El-Areifi particularly encouraged businessmen from the Arab Gulf region to invest in Egypt.
"Egypt is more worthy of our money than Germany or Switzerland ... The West may use our money in wars against us, but Egyptians are our people and more worthy of our money and our factories," he said.
In his speech in Egypt, El-Areifi also spoke against "those who seek strife in the country" and "those who use media to further strife," calling on Egyptians to work for the country's unity.
The renowned cleric spoke passionately of Egypt in an earlier speech given from his hometown in Saudi in December as the country was witnessing clashes between supporters of President Mohamed Morsi and opposition groups in front of the presidential palace.
The Saudi cleric's focus on the importance of Egypt as a country, and the influence it had on the Gulf region, gained him much popularity amongst many Egyptians.
However, El-Areifi's words on Egypt , as a prominent sheikh who also holds high positions within the kingdom, has also gained him much criticism from among the ranks of the Egyptian opposition who argue his speeches seek to give religious credibility to the ruling Muslim Brotherhood.
Other opposition figures took El-Areifi to task for his political stances within the Saudi kingdom.
"Thank you for supporting Egyptians, but we want you to tell the truth about the trial of women imprisoned in Riyadh, they are innocent women who are only seeking freedom … had you done that you would have been an example of an honest preacher," said Egyptian rights lawyer Gamal Eid.
On 4 January, a group of women were arrested by Saudi security forces for protesting the detention without charge of their relatives in the town of Buraida.
Well known Egyptian blogger Wael Abbas further criticised the prominent sheikh, referring to a religious edict the latter made after a woman asked his advice on what to do about her brother sexually harassing his own daughter.
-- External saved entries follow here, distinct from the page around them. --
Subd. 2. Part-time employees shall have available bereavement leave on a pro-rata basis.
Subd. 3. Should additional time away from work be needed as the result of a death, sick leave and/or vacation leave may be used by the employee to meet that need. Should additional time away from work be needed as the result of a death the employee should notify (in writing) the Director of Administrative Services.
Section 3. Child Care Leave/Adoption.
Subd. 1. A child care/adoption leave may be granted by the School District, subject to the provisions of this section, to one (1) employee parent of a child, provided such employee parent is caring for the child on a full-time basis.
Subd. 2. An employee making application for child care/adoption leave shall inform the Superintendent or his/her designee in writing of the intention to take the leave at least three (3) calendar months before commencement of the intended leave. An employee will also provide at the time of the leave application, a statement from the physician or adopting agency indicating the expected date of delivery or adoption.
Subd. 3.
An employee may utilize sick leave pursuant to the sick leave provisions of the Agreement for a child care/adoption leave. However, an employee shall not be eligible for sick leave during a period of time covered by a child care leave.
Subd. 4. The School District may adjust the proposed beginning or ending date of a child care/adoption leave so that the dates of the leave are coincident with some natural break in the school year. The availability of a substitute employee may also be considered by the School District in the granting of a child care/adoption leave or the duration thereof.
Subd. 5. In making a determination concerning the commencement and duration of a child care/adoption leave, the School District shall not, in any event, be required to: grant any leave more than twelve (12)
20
El-Areifi's answer to the woman was that young women should avoid wearing revealing or tight clothes in front of their fathers, so as not to seduce him.
"Naive people of Egypt, whoever gives a religious edict that blames the daughter's clothes if she was sexually harassed by her father is a sick cleric," said Abbas. Wael further accused El-Arefi of being a "delegate of the Saudi's intelligence that came to weigh the situation in fear of Iranian influence in Egypt."
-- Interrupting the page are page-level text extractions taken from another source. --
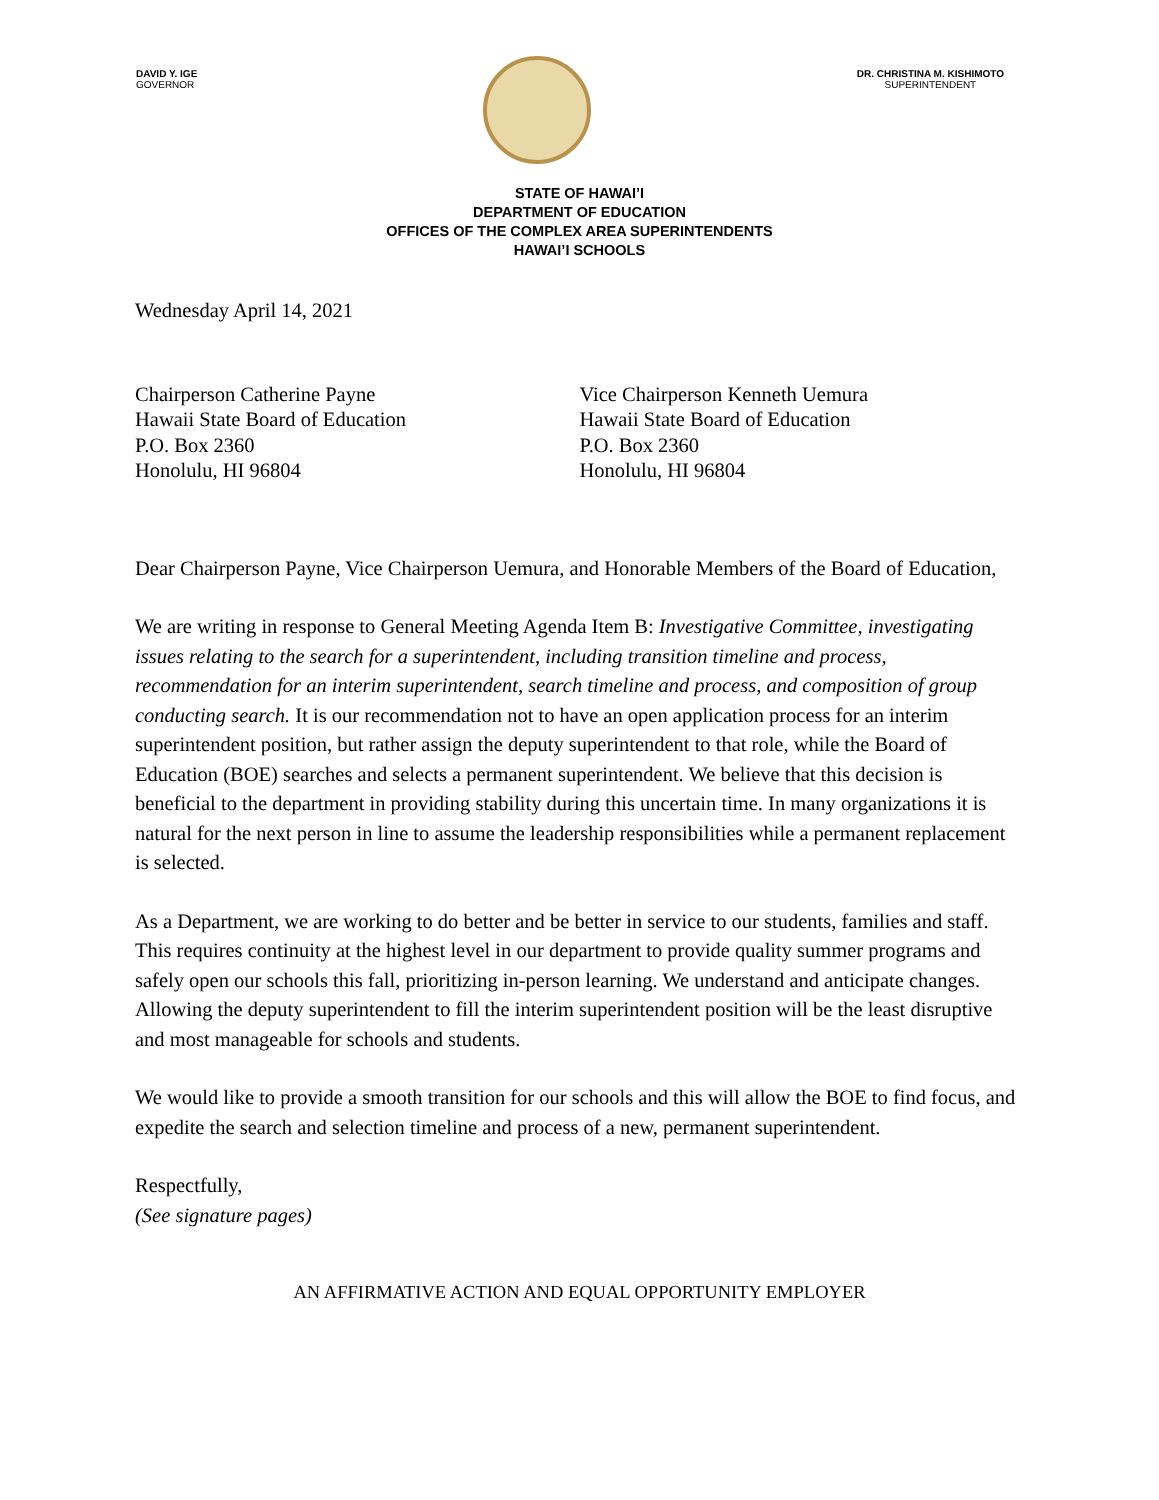DAVID Y. IGE
GOVERNOR
DR. CHRISTINA M. KISHIMOTO
SUPERINTENDENT
STATE OF HAWAI’I
DEPARTMENT OF EDUCATION
OFFICES OF THE COMPLEX AREA SUPERINTENDENTS
HAWAI’I SCHOOLS
Wednesday April 14, 2021
Chairperson Catherine Payne
Hawaii State Board of Education
P.O. Box 2360
Honolulu, HI 96804
Vice Chairperson Kenneth Uemura
Hawaii State Board of Education
P.O. Box 2360
Honolulu, HI 96804
Dear Chairperson Payne, Vice Chairperson Uemura, and Honorable Members of the Board of Education,
We are writing in response to General Meeting Agenda Item B: Investigative Committee, investigating issues relating to the search for a superintendent, including transition timeline and process, recommendation for an interim superintendent, search timeline and process, and composition of group conducting search. It is our recommendation not to have an open application process for an interim superintendent position, but rather assign the deputy superintendent to that role, while the Board of Education (BOE) searches and selects a permanent superintendent. We believe that this decision is beneficial to the department in providing stability during this uncertain time. In many organizations it is natural for the next person in line to assume the leadership responsibilities while a permanent replacement is selected.
As a Department, we are working to do better and be better in service to our students, families and staff. This requires continuity at the highest level in our department to provide quality summer programs and safely open our schools this fall, prioritizing in-person learning. We understand and anticipate changes. Allowing the deputy superintendent to fill the interim superintendent position will be the least disruptive and most manageable for schools and students.
We would like to provide a smooth transition for our schools and this will allow the BOE to find focus, and expedite the search and selection timeline and process of a new, permanent superintendent.
Respectfully,
(See signature pages)
AN AFFIRMATIVE ACTION AND EQUAL OPPORTUNITY EMPLOYER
Others came to El-Areifi's defence.
"If 10 per cent of what El-Areifi had said in his speech was said instead by a European president or American official, he would have been celebrated," said Salafist El-Nour Party leader Nader Bakkar.
"El-Oreifi has succeeded in one Friday sermon to fix what the media has been trying to spoil for the past two years," added Bakkar, referring to El-Areifi's encouragement of foreign investment in Egypt given the economic crisis the country is facing.
Egypt Prime Minister Hisham Kandil received El-Areifi Saturday, during which he thanked him for encouraging foreign investment in the country.
Born in Saudi Arabia in 1970, El-Areifi has a PhD in theology from the Islamic University of Imam Muhamed Bin Saud in Riyadh. He is now the preacher of Bawardi Mosque in southern Riyadh.
El-Areifi has worked as the religious instructor for Saudi Arabia's armed forces and Ministry of Defence. He later became a faculty member in the Islamic studies section of the Teachers' College in Riyadh.
El-Areifi is a member of the Ministry of Islamic Affairs in Saudi Arabia. He also offers religious consultation to Saudi Arabia's Public Security and Civil Defence forces, the Ministry of Defence and National Guard.